■ EXERCISE
Pick out each line below containing "period".

■ MATERIAL FOR THIS EXERCISE
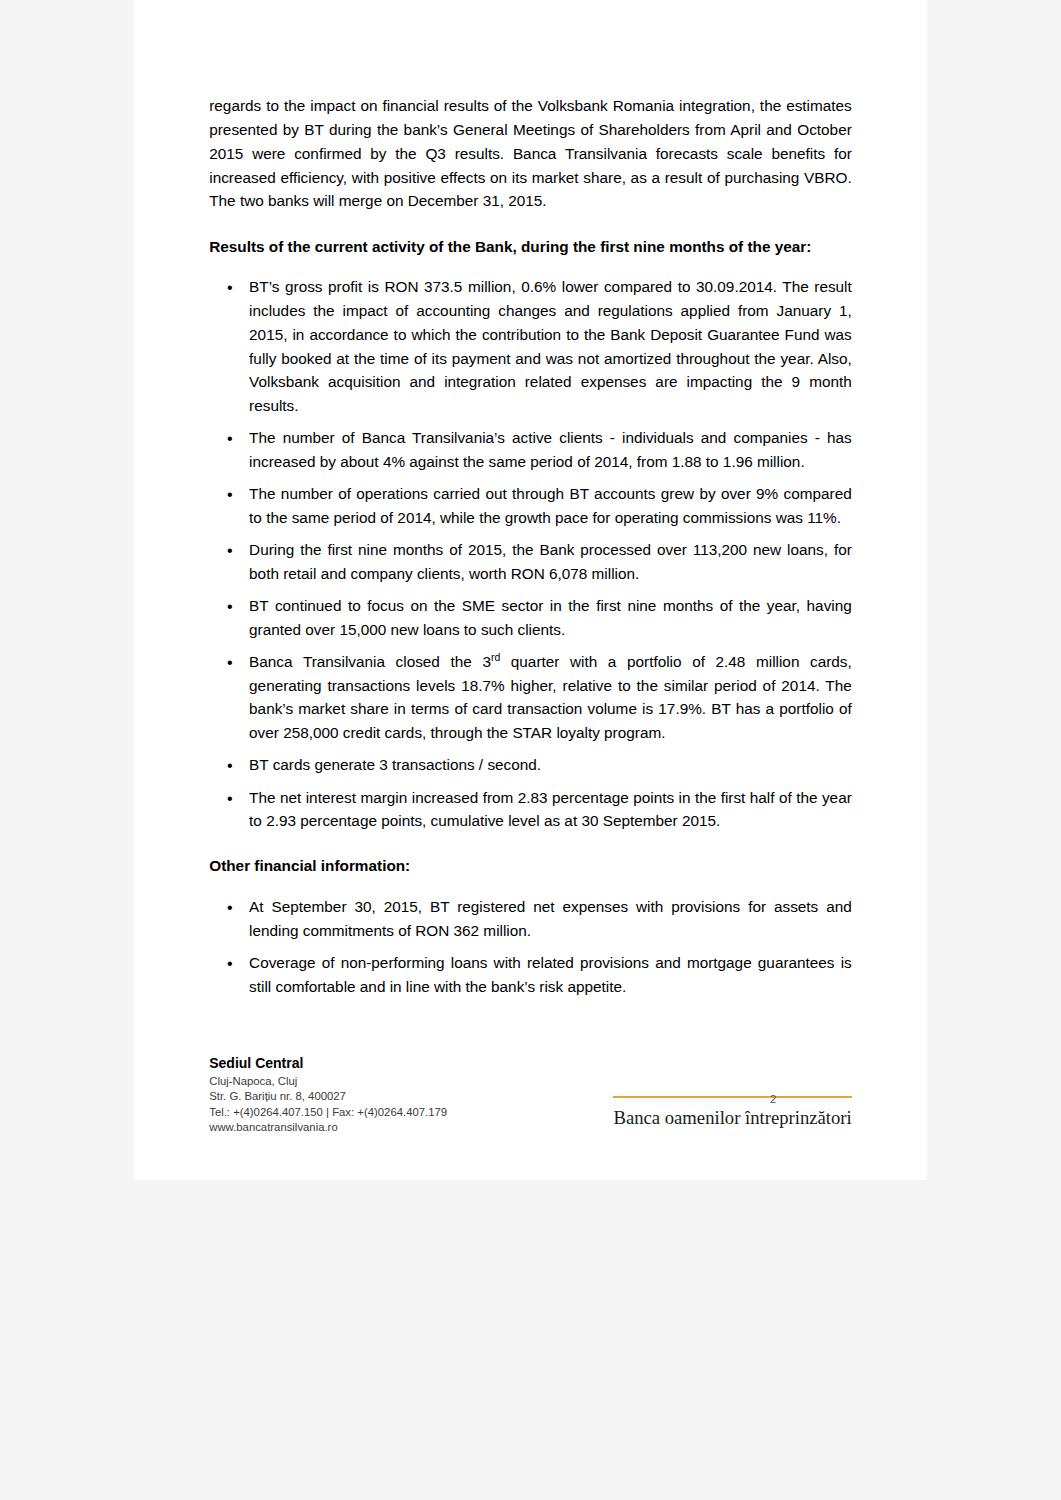regards to the impact on financial results of the Volksbank Romania integration, the estimates presented by BT during the bank’s General Meetings of Shareholders from April and October 2015 were confirmed by the Q3 results. Banca Transilvania forecasts scale benefits for increased efficiency, with positive effects on its market share, as a result of purchasing VBRO. The two banks will merge on December 31, 2015.
Results of the current activity of the Bank, during the first nine months of the year:
BT’s gross profit is RON 373.5 million, 0.6% lower compared to 30.09.2014. The result includes the impact of accounting changes and regulations applied from January 1, 2015, in accordance to which the contribution to the Bank Deposit Guarantee Fund was fully booked at the time of its payment and was not amortized throughout the year. Also, Volksbank acquisition and integration related expenses are impacting the 9 month results.
The number of Banca Transilvania’s active clients - individuals and companies - has increased by about 4% against the same period of 2014, from 1.88 to 1.96 million.
The number of operations carried out through BT accounts grew by over 9% compared to the same period of 2014, while the growth pace for operating commissions was 11%.
During the first nine months of 2015, the Bank processed over 113,200 new loans, for both retail and company clients, worth RON 6,078 million.
BT continued to focus on the SME sector in the first nine months of the year, having granted over 15,000 new loans to such clients.
Banca Transilvania closed the 3rd quarter with a portfolio of 2.48 million cards, generating transactions levels 18.7% higher, relative to the similar period of 2014. The bank’s market share in terms of card transaction volume is 17.9%. BT has a portfolio of over 258,000 credit cards, through the STAR loyalty program.
BT cards generate 3 transactions / second.
The net interest margin increased from 2.83 percentage points in the first half of the year to 2.93 percentage points, cumulative level as at 30 September 2015.
Other financial information:
At September 30, 2015, BT registered net expenses with provisions for assets and lending commitments of RON 362 million.
Coverage of non-performing loans with related provisions and mortgage guarantees is still comfortable and in line with the bank’s risk appetite.
Sediul Central Cluj-Napoca, Cluj
Str. G. Barițiu nr. 8, 400027
Tel.: +(4)0264.407.150 | Fax: +(4)0264.407.179
www.bancatransilvania.ro
Banca oamenilor întreprinzători
2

■ EXPECTED ANSWER
The number of Banca Transilvania’s active clients - individuals and companies - has increased by about 4% against the same period of 2014, from 1.88 to 1.96 million.
The number of operations carried out through BT accounts grew by over 9% compared to the same period of 2014, while the growth pace for operating commissions was 11%.
Banca Transilvania closed the 3rd quarter with a portfolio of 2.48 million cards, generating transactions levels 18.7% higher, relative to the similar period of 2014. The bank’s market share in terms of card transaction volume is 17.9%. BT has a portfolio of over 258,000 credit cards, through the STAR loyalty program.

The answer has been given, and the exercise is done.